## Task to carry out:
Rename "Unimute" to "MicToggle" throughout the records, keeping every other line unchanged. Leave the pictures out of the rewritten text.

- - - - -

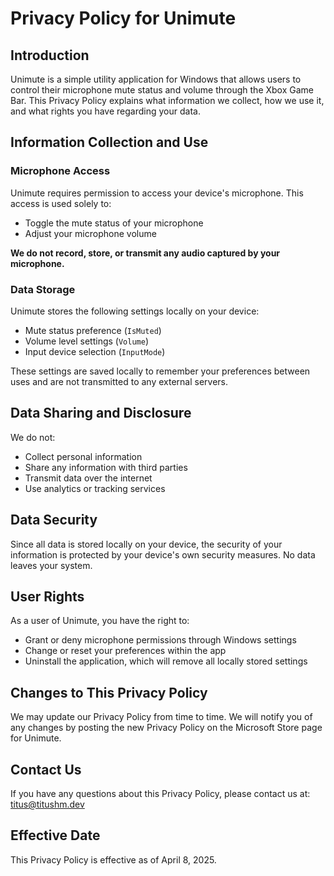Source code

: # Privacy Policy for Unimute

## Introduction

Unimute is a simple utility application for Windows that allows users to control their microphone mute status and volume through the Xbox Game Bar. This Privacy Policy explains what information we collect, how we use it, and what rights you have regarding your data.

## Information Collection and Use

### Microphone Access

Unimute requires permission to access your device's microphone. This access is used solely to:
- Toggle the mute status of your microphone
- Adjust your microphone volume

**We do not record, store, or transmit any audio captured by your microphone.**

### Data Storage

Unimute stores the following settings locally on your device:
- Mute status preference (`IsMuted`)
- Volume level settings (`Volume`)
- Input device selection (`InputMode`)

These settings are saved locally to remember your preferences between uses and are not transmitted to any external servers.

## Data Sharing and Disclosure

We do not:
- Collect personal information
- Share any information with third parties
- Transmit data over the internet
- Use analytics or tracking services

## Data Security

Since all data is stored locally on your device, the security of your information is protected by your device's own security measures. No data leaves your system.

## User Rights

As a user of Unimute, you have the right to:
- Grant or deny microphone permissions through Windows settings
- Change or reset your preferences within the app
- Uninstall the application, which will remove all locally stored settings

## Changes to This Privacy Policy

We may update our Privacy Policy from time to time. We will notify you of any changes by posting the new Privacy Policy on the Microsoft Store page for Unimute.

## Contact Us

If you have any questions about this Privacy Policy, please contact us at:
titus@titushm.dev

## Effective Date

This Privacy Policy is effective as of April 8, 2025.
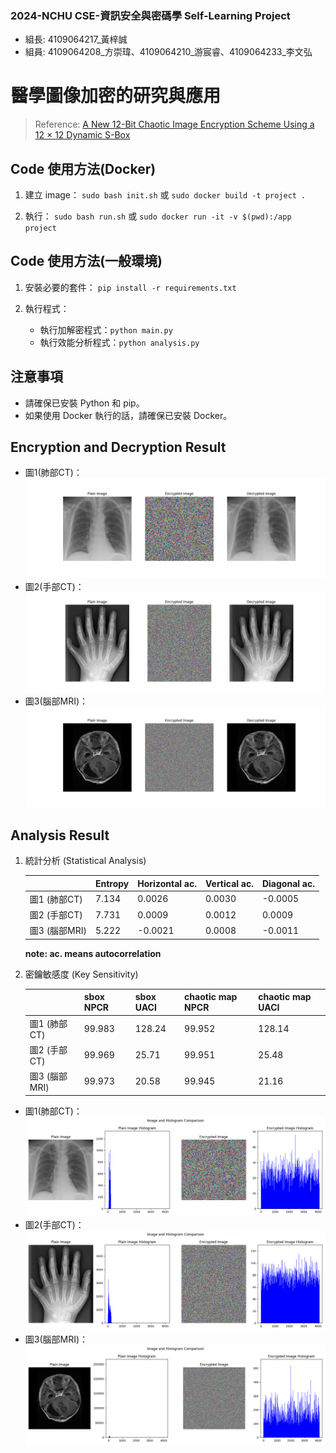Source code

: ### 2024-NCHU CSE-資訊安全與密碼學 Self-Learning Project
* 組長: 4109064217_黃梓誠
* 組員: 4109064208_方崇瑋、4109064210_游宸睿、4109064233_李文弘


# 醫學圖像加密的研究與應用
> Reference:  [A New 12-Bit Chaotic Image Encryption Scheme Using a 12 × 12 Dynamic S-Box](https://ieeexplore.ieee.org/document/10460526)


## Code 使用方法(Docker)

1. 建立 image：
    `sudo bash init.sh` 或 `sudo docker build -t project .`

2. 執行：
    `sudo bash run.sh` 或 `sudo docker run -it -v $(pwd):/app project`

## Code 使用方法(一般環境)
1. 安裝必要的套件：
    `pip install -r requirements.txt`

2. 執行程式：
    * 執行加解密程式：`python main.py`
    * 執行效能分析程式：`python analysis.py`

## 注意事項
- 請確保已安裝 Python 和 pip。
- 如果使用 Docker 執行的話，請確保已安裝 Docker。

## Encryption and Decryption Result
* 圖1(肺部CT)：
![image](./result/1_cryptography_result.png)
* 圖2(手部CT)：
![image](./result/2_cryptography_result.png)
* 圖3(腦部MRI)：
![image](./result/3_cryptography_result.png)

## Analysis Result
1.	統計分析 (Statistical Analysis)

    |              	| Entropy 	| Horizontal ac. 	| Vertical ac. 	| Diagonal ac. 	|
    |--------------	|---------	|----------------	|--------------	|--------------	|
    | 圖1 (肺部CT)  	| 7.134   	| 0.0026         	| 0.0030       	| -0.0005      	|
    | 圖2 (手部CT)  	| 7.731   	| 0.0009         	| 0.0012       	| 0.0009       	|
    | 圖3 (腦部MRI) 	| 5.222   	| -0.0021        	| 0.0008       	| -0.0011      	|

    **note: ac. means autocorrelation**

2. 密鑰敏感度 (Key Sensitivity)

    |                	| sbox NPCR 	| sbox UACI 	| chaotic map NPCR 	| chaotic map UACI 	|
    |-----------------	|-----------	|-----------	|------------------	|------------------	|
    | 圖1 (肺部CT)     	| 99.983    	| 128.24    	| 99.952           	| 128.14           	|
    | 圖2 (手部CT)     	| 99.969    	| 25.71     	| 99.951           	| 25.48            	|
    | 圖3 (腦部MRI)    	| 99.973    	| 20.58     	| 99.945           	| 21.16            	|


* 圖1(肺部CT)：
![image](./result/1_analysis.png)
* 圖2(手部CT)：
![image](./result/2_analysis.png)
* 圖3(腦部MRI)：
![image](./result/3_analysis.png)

- - - - -

## Solution to the exercise:
Source code

: # Privacy Policy for MicToggle

## Introduction

MicToggle is a simple utility application for Windows that allows users to control their microphone mute status and volume through the Xbox Game Bar. This Privacy Policy explains what information we collect, how we use it, and what rights you have regarding your data.

## Information Collection and Use

### Microphone Access

MicToggle requires permission to access your device's microphone. This access is used solely to:
- Toggle the mute status of your microphone
- Adjust your microphone volume

**We do not record, store, or transmit any audio captured by your microphone.**

### Data Storage

MicToggle stores the following settings locally on your device:
- Mute status preference (`IsMuted`)
- Volume level settings (`Volume`)
- Input device selection (`InputMode`)

These settings are saved locally to remember your preferences between uses and are not transmitted to any external servers.

## Data Sharing and Disclosure

We do not:
- Collect personal information
- Share any information with third parties
- Transmit data over the internet
- Use analytics or tracking services

## Data Security

Since all data is stored locally on your device, the security of your information is protected by your device's own security measures. No data leaves your system.

## User Rights

As a user of MicToggle, you have the right to:
- Grant or deny microphone permissions through Windows settings
- Change or reset your preferences within the app
- Uninstall the application, which will remove all locally stored settings

## Changes to This Privacy Policy

We may update our Privacy Policy from time to time. We will notify you of any changes by posting the new Privacy Policy on the Microsoft Store page for MicToggle.

## Contact Us

If you have any questions about this Privacy Policy, please contact us at:
titus@titushm.dev

## Effective Date

This Privacy Policy is effective as of April 8, 2025.
Source code

: ### 2024-NCHU CSE-資訊安全與密碼學 Self-Learning Project
* 組長: 4109064217_黃梓誠
* 組員: 4109064208_方崇瑋、4109064210_游宸睿、4109064233_李文弘


# 醫學圖像加密的研究與應用
> Reference:  [A New 12-Bit Chaotic Image Encryption Scheme Using a 12 × 12 Dynamic S-Box](https://ieeexplore.ieee.org/document/10460526)


## Code 使用方法(Docker)

1. 建立 image：
    `sudo bash init.sh` 或 `sudo docker build -t project .`

2. 執行：
    `sudo bash run.sh` 或 `sudo docker run -it -v $(pwd):/app project`

## Code 使用方法(一般環境)
1. 安裝必要的套件：
    `pip install -r requirements.txt`

2. 執行程式：
    * 執行加解密程式：`python main.py`
    * 執行效能分析程式：`python analysis.py`

## 注意事項
- 請確保已安裝 Python 和 pip。
- 如果使用 Docker 執行的話，請確保已安裝 Docker。

## Encryption and Decryption Result
* 圖1(肺部CT)：
![image](./result/1_cryptography_result.png)
* 圖2(手部CT)：
![image](./result/2_cryptography_result.png)
* 圖3(腦部MRI)：
![image](./result/3_cryptography_result.png)

## Analysis Result
1.	統計分析 (Statistical Analysis)

    |              	| Entropy 	| Horizontal ac. 	| Vertical ac. 	| Diagonal ac. 	|
    |--------------	|---------	|----------------	|--------------	|--------------	|
    | 圖1 (肺部CT)  	| 7.134   	| 0.0026         	| 0.0030       	| -0.0005      	|
    | 圖2 (手部CT)  	| 7.731   	| 0.0009         	| 0.0012       	| 0.0009       	|
    | 圖3 (腦部MRI) 	| 5.222   	| -0.0021        	| 0.0008       	| -0.0011      	|

    **note: ac. means autocorrelation**

2. 密鑰敏感度 (Key Sensitivity)

    |                	| sbox NPCR 	| sbox UACI 	| chaotic map NPCR 	| chaotic map UACI 	|
    |-----------------	|-----------	|-----------	|------------------	|------------------	|
    | 圖1 (肺部CT)     	| 99.983    	| 128.24    	| 99.952           	| 128.14           	|
    | 圖2 (手部CT)     	| 99.969    	| 25.71     	| 99.951           	| 25.48            	|
    | 圖3 (腦部MRI)    	| 99.973    	| 20.58     	| 99.945           	| 21.16            	|


* 圖1(肺部CT)：
![image](./result/1_analysis.png)
* 圖2(手部CT)：
![image](./result/2_analysis.png)
* 圖3(腦部MRI)：
![image](./result/3_analysis.png)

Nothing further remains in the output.